OkCupid is bravely – or foolhardily – wading into the furore over social sites experimenting on users, defending Facebook in the process as it reveals some of the discoveries its own testing has come up with. The stat sifting turns up several insights around the value of pictures on profiles, as well as how suggestible users are, though the fall-out seems less intensive than Facebook's mood-altering trials.

Facebook prompted angry headlines earlier this year, when it admitted that it had been running tests to see whether user emotions could be manipulated through the content of their curated News Feed. The goal, Facebook said, was to see whether happier news would lead to a greater number of return visits, as opposed to more negative stories.
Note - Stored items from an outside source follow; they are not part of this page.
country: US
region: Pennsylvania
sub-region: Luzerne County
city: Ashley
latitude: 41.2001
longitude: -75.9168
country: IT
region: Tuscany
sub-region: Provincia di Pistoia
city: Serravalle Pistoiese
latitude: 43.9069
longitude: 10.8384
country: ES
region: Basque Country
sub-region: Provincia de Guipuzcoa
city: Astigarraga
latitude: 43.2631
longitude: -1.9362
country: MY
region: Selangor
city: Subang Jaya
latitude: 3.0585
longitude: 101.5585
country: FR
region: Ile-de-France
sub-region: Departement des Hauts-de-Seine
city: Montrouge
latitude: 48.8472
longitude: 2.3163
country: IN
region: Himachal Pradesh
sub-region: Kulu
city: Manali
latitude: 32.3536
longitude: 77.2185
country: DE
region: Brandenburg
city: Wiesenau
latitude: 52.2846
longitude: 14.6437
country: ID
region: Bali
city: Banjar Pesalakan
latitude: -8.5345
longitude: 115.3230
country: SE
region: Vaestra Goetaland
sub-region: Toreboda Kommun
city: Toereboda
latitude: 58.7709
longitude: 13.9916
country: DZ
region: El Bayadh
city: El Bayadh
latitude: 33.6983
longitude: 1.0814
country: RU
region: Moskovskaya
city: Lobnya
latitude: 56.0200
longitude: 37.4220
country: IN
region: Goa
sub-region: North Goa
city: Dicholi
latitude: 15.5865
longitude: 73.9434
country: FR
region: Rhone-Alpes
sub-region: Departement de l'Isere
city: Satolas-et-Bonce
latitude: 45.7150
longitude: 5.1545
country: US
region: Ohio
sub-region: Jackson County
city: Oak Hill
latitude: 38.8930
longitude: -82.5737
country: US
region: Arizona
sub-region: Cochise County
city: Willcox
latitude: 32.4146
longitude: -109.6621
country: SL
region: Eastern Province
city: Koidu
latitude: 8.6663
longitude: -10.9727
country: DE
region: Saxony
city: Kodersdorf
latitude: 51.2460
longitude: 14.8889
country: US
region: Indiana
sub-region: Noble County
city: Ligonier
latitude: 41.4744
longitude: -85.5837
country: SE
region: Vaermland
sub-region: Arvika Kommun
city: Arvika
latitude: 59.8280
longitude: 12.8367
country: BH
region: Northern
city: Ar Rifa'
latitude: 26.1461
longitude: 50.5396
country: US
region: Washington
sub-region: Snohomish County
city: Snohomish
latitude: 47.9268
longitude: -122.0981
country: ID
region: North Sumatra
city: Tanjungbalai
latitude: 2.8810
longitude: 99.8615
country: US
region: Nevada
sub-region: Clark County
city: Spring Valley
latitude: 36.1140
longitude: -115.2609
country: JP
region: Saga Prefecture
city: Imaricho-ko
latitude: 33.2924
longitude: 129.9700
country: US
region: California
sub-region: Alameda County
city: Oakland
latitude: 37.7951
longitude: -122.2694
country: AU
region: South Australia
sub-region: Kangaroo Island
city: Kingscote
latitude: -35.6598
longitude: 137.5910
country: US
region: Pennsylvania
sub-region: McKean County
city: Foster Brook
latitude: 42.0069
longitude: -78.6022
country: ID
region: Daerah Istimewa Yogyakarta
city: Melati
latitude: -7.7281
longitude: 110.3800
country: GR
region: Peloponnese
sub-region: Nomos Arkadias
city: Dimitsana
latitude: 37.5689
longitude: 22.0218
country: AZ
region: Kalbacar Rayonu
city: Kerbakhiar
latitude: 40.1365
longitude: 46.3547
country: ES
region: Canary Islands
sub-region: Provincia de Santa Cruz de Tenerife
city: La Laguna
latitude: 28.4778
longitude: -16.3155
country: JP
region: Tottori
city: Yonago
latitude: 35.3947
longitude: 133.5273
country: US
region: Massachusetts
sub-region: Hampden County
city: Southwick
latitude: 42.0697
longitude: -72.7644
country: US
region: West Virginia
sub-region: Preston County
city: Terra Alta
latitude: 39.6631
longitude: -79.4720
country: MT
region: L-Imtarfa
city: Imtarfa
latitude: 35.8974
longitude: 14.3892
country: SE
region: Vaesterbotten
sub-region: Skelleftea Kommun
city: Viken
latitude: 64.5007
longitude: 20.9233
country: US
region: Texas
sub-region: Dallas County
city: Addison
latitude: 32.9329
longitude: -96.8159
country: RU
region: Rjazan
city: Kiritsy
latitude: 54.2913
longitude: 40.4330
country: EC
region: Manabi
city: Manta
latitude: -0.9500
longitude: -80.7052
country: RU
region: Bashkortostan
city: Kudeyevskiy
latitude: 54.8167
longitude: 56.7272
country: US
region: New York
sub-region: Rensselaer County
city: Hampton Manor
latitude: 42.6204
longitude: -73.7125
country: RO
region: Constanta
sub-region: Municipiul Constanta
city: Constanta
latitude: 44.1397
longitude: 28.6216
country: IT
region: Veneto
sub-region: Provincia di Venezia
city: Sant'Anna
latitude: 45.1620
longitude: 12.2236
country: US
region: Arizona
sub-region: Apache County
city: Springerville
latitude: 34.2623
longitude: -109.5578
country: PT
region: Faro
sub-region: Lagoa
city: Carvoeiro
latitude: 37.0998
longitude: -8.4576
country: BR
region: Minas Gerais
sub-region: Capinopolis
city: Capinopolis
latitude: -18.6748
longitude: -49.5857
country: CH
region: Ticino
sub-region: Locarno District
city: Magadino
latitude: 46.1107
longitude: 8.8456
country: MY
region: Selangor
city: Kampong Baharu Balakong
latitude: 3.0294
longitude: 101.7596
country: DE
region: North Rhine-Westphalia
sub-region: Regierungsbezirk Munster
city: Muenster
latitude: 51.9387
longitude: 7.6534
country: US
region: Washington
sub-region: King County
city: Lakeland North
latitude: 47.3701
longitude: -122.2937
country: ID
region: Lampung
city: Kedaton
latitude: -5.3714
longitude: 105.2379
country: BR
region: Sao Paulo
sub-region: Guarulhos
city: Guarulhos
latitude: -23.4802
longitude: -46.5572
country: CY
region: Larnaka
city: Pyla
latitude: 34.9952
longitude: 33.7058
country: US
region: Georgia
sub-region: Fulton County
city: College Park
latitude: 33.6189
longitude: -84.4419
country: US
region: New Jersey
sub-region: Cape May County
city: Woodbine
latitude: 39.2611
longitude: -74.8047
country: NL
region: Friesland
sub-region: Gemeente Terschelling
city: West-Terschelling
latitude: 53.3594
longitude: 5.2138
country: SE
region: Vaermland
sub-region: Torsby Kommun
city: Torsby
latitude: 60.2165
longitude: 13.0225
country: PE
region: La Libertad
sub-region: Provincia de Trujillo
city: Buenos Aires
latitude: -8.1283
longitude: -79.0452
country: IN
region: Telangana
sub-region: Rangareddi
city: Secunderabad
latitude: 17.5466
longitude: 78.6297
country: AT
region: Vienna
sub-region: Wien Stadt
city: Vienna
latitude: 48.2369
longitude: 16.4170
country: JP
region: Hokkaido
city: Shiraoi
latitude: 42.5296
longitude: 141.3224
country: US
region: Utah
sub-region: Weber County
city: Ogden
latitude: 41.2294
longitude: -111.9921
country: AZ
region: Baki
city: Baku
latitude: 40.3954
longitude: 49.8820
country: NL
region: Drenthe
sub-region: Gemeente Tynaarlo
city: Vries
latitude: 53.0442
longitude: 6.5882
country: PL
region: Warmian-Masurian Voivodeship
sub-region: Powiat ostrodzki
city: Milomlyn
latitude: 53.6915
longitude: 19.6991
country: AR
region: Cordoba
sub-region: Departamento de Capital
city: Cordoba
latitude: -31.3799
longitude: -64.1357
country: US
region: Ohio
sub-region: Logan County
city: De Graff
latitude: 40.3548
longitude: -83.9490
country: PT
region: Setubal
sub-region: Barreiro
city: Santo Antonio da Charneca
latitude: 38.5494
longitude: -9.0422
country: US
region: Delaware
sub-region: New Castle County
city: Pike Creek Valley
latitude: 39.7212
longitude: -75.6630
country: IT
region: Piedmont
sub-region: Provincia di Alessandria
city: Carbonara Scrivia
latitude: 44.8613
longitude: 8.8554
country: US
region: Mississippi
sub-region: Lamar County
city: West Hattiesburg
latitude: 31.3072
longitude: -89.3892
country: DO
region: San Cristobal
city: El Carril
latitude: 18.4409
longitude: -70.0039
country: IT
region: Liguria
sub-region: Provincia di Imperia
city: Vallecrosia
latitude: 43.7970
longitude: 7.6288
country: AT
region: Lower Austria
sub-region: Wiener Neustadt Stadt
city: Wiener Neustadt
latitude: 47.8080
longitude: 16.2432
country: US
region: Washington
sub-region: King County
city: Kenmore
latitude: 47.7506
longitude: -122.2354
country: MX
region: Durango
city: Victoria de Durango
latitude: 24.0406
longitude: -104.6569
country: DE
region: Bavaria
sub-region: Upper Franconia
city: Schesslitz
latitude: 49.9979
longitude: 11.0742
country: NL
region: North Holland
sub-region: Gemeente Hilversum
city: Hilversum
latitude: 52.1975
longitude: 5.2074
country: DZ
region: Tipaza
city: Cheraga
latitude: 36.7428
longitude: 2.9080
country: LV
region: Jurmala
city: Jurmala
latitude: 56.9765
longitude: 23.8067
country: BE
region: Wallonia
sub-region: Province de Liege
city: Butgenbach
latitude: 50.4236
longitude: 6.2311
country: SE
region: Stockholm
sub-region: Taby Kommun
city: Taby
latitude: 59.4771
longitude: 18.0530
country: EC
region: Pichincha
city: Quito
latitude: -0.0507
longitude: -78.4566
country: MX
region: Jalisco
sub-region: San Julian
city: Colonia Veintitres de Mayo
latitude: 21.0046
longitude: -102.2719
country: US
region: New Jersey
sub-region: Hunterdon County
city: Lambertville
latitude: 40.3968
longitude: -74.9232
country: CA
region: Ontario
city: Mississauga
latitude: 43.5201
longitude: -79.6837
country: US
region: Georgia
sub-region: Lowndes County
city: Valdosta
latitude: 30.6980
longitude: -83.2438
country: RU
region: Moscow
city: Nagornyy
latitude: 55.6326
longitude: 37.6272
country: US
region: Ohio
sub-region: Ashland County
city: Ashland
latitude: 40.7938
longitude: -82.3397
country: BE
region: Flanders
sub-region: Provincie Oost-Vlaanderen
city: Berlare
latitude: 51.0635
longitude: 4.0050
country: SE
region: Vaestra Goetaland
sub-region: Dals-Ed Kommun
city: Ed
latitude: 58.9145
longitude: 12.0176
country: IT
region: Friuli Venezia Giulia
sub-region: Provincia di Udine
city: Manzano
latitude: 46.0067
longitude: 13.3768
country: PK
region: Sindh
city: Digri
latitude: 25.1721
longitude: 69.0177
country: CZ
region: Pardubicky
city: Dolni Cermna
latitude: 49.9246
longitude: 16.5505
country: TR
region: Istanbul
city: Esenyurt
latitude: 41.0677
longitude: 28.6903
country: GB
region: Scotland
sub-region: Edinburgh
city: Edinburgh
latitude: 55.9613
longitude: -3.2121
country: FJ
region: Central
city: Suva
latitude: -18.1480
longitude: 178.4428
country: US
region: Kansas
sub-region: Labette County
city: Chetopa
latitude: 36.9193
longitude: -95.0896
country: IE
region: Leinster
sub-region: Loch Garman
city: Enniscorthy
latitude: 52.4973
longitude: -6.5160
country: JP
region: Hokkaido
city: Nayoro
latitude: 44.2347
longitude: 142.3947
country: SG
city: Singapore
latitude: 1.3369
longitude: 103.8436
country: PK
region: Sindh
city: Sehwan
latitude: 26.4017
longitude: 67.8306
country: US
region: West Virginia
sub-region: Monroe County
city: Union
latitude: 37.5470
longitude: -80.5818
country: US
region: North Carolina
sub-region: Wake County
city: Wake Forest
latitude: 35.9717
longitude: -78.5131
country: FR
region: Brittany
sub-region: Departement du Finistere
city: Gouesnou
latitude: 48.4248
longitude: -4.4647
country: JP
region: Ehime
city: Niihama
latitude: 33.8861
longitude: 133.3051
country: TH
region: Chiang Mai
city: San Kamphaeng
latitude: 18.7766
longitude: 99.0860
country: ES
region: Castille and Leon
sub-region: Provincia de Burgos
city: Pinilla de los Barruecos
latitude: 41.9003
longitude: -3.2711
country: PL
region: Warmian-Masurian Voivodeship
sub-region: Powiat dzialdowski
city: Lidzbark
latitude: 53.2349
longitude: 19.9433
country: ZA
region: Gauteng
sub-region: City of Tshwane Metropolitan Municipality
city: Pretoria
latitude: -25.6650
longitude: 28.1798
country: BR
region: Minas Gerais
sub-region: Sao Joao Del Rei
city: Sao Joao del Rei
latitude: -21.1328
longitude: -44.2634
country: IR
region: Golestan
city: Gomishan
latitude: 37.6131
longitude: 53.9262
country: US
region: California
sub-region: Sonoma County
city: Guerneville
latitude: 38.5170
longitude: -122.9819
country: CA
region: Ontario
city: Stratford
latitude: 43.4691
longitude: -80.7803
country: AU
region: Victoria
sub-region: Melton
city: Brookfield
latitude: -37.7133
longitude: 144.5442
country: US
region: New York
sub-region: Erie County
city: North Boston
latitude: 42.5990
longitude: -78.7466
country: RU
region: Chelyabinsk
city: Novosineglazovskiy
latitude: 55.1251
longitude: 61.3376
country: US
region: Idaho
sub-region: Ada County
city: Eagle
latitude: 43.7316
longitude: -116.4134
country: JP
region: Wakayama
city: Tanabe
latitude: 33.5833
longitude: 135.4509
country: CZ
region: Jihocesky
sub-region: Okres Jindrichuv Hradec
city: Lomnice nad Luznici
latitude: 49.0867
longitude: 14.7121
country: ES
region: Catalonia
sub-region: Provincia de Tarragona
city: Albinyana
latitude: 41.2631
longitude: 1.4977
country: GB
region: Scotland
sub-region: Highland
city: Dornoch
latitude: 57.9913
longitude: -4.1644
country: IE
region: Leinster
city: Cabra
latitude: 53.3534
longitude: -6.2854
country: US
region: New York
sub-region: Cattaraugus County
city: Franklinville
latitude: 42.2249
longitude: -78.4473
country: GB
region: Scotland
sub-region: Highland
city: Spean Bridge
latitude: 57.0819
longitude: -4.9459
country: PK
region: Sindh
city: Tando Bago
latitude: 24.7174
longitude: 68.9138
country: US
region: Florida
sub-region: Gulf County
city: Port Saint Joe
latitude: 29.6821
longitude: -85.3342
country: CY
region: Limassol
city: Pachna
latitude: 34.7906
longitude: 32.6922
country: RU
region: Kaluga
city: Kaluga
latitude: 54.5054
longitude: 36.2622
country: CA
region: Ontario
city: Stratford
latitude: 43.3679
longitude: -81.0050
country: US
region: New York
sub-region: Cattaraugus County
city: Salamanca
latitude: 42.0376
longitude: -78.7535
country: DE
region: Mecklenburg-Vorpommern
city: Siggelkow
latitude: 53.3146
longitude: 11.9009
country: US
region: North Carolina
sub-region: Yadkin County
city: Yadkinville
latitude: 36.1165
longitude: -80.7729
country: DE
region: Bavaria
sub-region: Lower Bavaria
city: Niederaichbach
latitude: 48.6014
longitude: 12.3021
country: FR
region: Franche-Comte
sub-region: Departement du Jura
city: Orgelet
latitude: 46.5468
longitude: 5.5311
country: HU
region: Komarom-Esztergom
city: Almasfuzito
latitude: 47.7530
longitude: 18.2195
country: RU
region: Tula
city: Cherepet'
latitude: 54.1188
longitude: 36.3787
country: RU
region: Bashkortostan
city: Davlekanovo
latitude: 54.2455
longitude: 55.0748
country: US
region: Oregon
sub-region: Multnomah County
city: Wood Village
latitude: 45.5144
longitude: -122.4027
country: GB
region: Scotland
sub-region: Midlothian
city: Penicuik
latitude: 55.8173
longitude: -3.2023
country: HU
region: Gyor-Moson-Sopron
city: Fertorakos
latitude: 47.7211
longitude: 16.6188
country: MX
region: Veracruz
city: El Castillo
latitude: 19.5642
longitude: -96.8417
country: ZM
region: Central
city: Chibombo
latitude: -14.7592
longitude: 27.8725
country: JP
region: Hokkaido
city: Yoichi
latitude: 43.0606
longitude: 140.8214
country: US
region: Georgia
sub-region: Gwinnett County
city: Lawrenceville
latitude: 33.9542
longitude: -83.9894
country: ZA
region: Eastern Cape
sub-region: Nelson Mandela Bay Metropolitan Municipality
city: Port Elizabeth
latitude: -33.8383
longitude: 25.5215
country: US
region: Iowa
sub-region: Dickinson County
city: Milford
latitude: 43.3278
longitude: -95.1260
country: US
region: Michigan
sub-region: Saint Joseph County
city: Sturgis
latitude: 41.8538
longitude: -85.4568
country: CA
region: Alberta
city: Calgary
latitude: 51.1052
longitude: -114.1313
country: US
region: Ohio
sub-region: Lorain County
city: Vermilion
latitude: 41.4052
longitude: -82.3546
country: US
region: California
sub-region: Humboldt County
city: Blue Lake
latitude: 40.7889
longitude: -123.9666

The testing spawned a backlash, however, and forced Facebook's COO to apologize. Former researchers stepped in to clarify exactly what had gone on, but it wasn't enough to pacify livid users and privacy advocates.

In fact, Facebook is now being probed by regulators as a result.

While you might not think of OkCupid and Facebook as the best of bedfellows, Christian Rudder of the dating site is actually pretty blasé about what Zuckerberg's data analysts did. "Guess what, everybody," Rudder points out, "if you use the Internet, you're the subject of hundreds of experiments at any given time, on every site. That's how websites work."

The difference between OkCupid and Facebook's testing, however, seems to be the fact that the former was less intentionally manipulative around how its users actually felt. Instead, it tinkered with behavior: showing or hiding profile text to see how much of an effect photos had on ratings, for instance.

The closest it gets to Facebook-style machinations, in fact, is in telling some users that poor people matches were actually exceptionally good ones. That resulted in far higher odds of sending at least a first message, and could even change how likely users were to actually like each other, versus how compatible the algorithms predicted them to be.

OkCupid is obviously a far smaller site than Facebook, which could explain the difference in vitriol. It also promises to bring its stats skills to bear from the outset: the company's slogan after all is that "we use math to get you dates."

One thing is certainly clear, though: testing of users is going on everywhere, as companies refine their algorithms and generally take advantage of the wealth of (often unwitting) participants they can put through psychological experiments.